+++ Text +++
# Can't leave my puppy!! Help!!



## sprite1102 (Jan 12, 2009)

I have a 16wk old Whippet puppy, we got her at 12 weeks and she still crys all the time!
She is fine in her crate and goes in by herself sometimes to sleep and sleeps in there during the night(only when she can see us)....but she does not like being left if we go out or even go to a different room!! She sometimes wees outside the bathroom if we go in for a second!!
Her whining turns to howling and barking within seconds and she gets very destressed....i have tried leaving for 1 min, then 2 then 5...but she wont stay quiet for 10 seconds!!

Help please...she has toys, chews, a blanket, the tv left on...a ticking clock, teddy and something with our sent on!!

We live in a ground floor flat and the noise will become a problem quickly if the neighbours complain!!

any comments will help...thanks


----------



## hutch6 (May 9, 2008)

I'll either PM you or reply in an hour as I am a little busy doign actual work for once but I promise I will come back to you.


----------



## sprite1102 (Jan 12, 2009)

Thanks, she is whining as i write!!!!!!!!


----------



## staflove (Sep 4, 2008)

it sounds to me as she is attention seeking or starting with seperation anxiety if so needs sorting ASAP x


----------



## sprite1102 (Jan 12, 2009)

I am really hoping it is not seperation anxiety....i need to go back to work soon and am trying to get her ok with being left...but she is soooo bad!!!


----------



## sprite1102 (Jan 12, 2009)

Could this be an age thing!!!..do they get better and quieter with age?..as she is still a baby!!
Has anyone had this problem?


----------



## staflove (Sep 4, 2008)
+++ Data provided +++
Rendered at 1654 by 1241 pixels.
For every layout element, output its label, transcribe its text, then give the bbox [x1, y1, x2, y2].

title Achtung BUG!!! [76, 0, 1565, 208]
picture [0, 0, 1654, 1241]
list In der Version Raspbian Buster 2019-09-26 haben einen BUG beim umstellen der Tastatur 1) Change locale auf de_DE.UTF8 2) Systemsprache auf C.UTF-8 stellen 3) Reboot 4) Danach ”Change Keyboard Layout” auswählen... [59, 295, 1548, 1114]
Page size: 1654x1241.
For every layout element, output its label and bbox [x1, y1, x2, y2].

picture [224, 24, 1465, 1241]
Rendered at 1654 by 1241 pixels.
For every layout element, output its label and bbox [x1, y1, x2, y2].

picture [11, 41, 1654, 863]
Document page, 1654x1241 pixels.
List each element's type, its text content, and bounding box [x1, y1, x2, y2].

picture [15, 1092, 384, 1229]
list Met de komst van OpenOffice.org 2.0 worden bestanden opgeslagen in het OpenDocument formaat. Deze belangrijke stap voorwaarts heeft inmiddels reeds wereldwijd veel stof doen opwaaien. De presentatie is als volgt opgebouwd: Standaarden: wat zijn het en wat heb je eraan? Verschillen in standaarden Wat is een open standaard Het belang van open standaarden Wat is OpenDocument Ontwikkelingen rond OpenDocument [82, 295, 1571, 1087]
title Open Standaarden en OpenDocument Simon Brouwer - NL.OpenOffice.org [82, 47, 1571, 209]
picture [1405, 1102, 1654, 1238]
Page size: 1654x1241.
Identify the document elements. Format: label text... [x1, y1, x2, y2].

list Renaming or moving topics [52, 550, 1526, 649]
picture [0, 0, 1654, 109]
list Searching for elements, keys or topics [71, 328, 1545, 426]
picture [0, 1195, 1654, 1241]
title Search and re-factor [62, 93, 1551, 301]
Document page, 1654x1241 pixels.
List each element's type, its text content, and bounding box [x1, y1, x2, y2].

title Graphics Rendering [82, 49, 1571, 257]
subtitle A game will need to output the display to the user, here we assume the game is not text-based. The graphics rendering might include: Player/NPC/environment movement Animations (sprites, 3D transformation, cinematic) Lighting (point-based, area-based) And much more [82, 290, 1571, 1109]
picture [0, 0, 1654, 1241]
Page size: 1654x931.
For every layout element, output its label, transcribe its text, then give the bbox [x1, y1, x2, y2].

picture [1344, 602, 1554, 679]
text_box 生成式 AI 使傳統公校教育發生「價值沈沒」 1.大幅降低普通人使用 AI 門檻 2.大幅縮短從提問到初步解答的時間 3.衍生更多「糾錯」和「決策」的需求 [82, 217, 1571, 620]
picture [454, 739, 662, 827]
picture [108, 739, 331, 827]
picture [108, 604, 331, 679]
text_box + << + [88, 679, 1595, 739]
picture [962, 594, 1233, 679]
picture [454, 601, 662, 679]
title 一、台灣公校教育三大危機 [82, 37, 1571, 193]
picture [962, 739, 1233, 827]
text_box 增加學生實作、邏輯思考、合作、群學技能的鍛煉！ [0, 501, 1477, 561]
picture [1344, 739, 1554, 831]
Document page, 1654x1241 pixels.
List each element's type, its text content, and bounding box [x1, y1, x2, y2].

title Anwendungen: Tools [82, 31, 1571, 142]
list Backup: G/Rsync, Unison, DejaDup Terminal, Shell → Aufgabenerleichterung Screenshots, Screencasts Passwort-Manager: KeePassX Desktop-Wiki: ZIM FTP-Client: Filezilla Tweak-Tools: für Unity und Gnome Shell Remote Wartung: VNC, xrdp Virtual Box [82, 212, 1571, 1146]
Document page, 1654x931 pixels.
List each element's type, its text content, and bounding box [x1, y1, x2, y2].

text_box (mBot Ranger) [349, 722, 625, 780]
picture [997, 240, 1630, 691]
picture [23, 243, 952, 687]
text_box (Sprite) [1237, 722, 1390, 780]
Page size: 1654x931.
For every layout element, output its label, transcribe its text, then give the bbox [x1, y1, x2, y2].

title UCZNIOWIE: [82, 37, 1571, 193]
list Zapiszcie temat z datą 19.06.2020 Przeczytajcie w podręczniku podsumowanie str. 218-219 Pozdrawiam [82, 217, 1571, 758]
+++
- Objective -
Please update the puppy thread from "Help please...she has" to "back to you." so that "blanket" becomes "towel".

- Answer to the problem -
Help please...she has toys, chews, a towel, the tv left on...a ticking clock, teddy and something with our sent on!!

We live in a ground floor flat and the noise will become a problem quickly if the neighbours complain!!

any comments will help...thanks


----------



## hutch6 (May 9, 2008)

I'll either PM you or reply in an hour as I am a little busy doign actual work for once but I promise I will come back to you.